▶ _Passage_

▬▬▬▬▬▬

Not every Apollo show, of course, led to happy memories. Singer Rab Noakes remembers seeing Chuck Berry there in 1975. It wasn’t one of Chuck's finest hours.
"I’d seen Chuck before on at least one of the package tours at the Odeon [in Glasgow] in 1964," Noakes says. "These tours invariably had an American special guest and Chuck of course had great currency during the beat group era. He was terrific in a short, tight exciting set.
"The Apollo show wasn’t Chuck at his best, though. He had a young, under-rehearsed pick-up band with him and the whole thing was rather perfunctory, with little regard for the audience or for the quality of his art. A low point was his medley section where he said, 'We’ll play a bit of each one, and we’ll get more done.' It was a shambles. He’d move from Roll over Beethoven to Oh Carol.
"Overall he showed little respect for either himself, his reputation or the people there. I lost respect for him that night and haven’t ever recovered it. I recall there was quite a lot of unrest in the Apollo as he played."
Andy Muir, who lives in Australia, is delighted with the success of his website and Facebook page. What, I asked him by email, accounts for the lasting memory of the Apollo?
“It was a formative time in a lot of people’s lives,” he says. “A lot of the music was good, for me there was a limited access to music and music news, so maybe a going to a gig was more eventful with anticipation building and it felt more concentrated.
“I mean, now, with the internet, you can find out almost anything and everything a band is doing and you can watch gigs on YouTube with fan uploads. In those days it was an advert in the NME, Sounds or Kerrang, or maybe a passing mention of a tour on Radio One's Tommy Vance or Tom Russell's Rock Show, and by then it was probably too late to get tickets anyway.”
Muir was about 11 when he saw Wings play in December 1979. “I still remember it very clearly. It was fantastic - the crowd, the height of stage, the theatre, the mad people, and the fact that that was a Beatle on stage, singing Let It Be, or Mull of Kintyre and the pipe band... for goodness sake, a pipe band on stage with a rock band!
“So maybe my view and memories are massively rose-tinted. I was 11 and it was great, I was out in Glasgow at night with thousands of people all in the same place, listening to the same thing and singing the same thing.”
In his relentless research Kenny Forbes came up with all sorts of intriguing facts about the Apollo. Status Quo and AC/DC were among the many acts who recorded live albums there. The New York punk quartet, the Ramones, released an acclaimed album, It’s Alive, in 1979.
"It's listed as being recorded live at London's Rainbow Theatre on December 31, 1977," Forbes says, “but closer scrutiny reveals that only the drums remain from that performance – the other instruments were added later in the studio. The audience noise came from the band's Apollo gig a few days earlier.” He quotes the band’s late drummer, Tommy Ramone. who said the Glasgow audience was “one of the best we ever had … the whole building seemed to shake with the excitement.”

▬▬▬▬▬▬

▶ _Dataset entries_
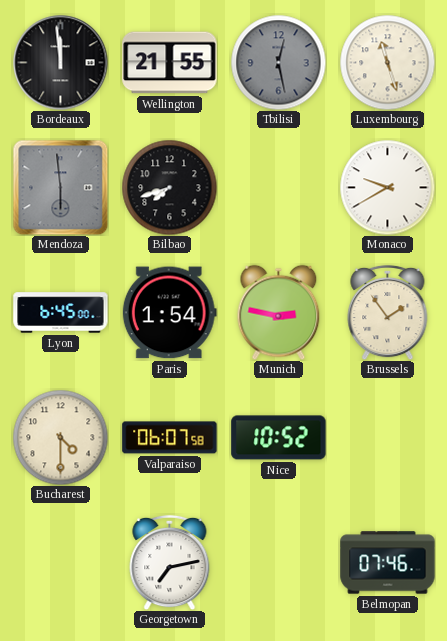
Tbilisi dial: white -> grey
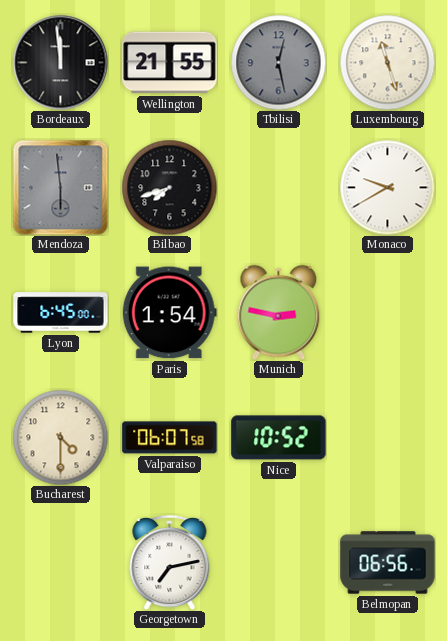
Brussels: 1:54 -> none
Belmopan: 07:46 -> 06:56
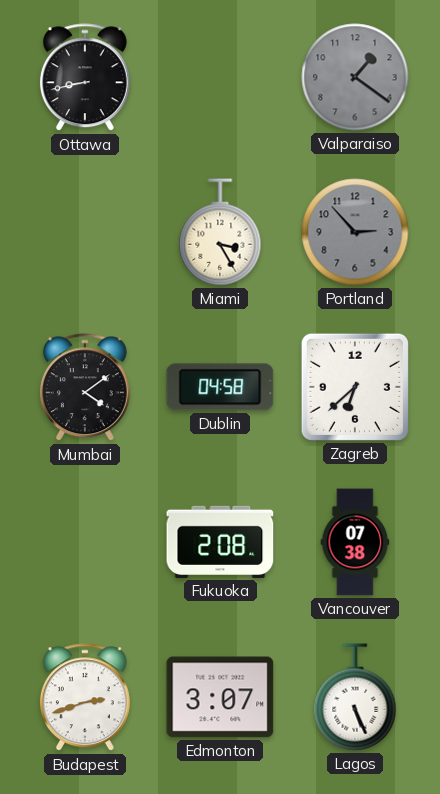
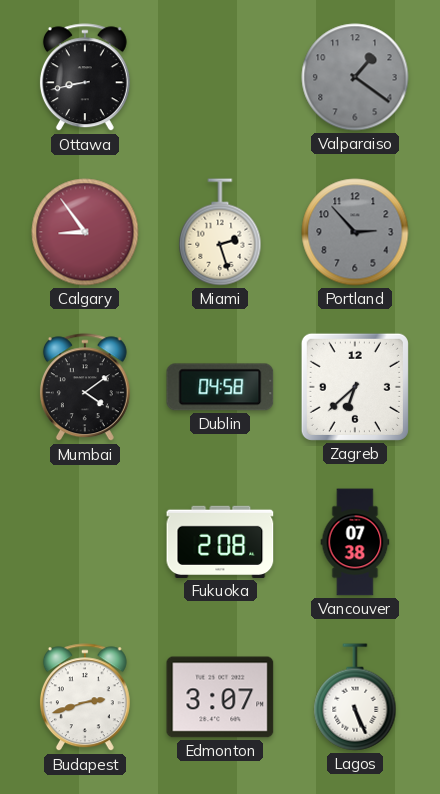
Calgary: none -> 8:54
Miami: 3:25 -> 2:27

▬▬▬▬▬▬

▶ _Exercise tasks_
(1) Copy out the records about the wall of clocks line for line, omitting the picture lines.
(2) Continue the Glasgow Apollo memories text from after its last sentence.

▶ _The responses_
(1)
Tbilisi dial: white -> grey
Brussels: 1:54 -> none
Belmopan: 07:46 -> 06:56
Calgary: none -> 8:54
Miami: 3:25 -> 2:27

(2)
AC/DC live at the Apollo in Glasgow in 1978
Forbes has also observed that some people became exasperated when he asked them what was "legendary" about the Apollo. It's a good point; and he goes on to say there is such a thing as "restorative nostalgia", whereby "we block out lots of inconsistencies and want things to be the way he used to be."
No argument from me. The Apollo was far from perfect and, yes, maybe I remember some concerts as being better than they actually were. But I’m with Tommy Ramone on this one: to my dying day I’ll remember what it was like to have been in that raucous, edgy, ecstatic place at its very peak, when for a couple of hours the world seemed absolutely perfect, and you found yourself part of a communal experience, which was vivid enough to propel you homewards as if in a dream.
Life has moved on a lot since then, of course. But even now, almost four decades later, as I walk past the Apollo site on my way to my desk and computer screen, closer to retirement with each passing December, I cannot help but think of all the nights I spent in there, of all those blissed-out teenage years, giddy with optimism and limitless possibilities.


HOW well do you remember the Glasgow Apollo?

1. Who was the opening act, on September 5, 1973? a) Johnny Cash b) Bob Dylan c) Johnny Winter.

2. Which singer-songwriter told the Apollo website, re a late-night show he did at the venue: "I remember one of the road crew that night being so stoned that he couldn't have changed a plug"? a) Loudon Wainwright III b) Ralph McTell c) Elton John.

3. And on roughly the same theme, who once said: "We arrived for a sound check at about 10pm to find the sound man a bit worse for wear. A glimpse at his gear was not reassuring; it looked like it had been pried from the instrument panel of a Lancaster bomber"? a) Cat Stevens b) Tom Paxton c) Jackson Browne.

4. Which hugely popular group of Mormon teenyboppers played the Apollo in October 1973? a) The Osmonds b) The Jackson Five c) Black Sabbath.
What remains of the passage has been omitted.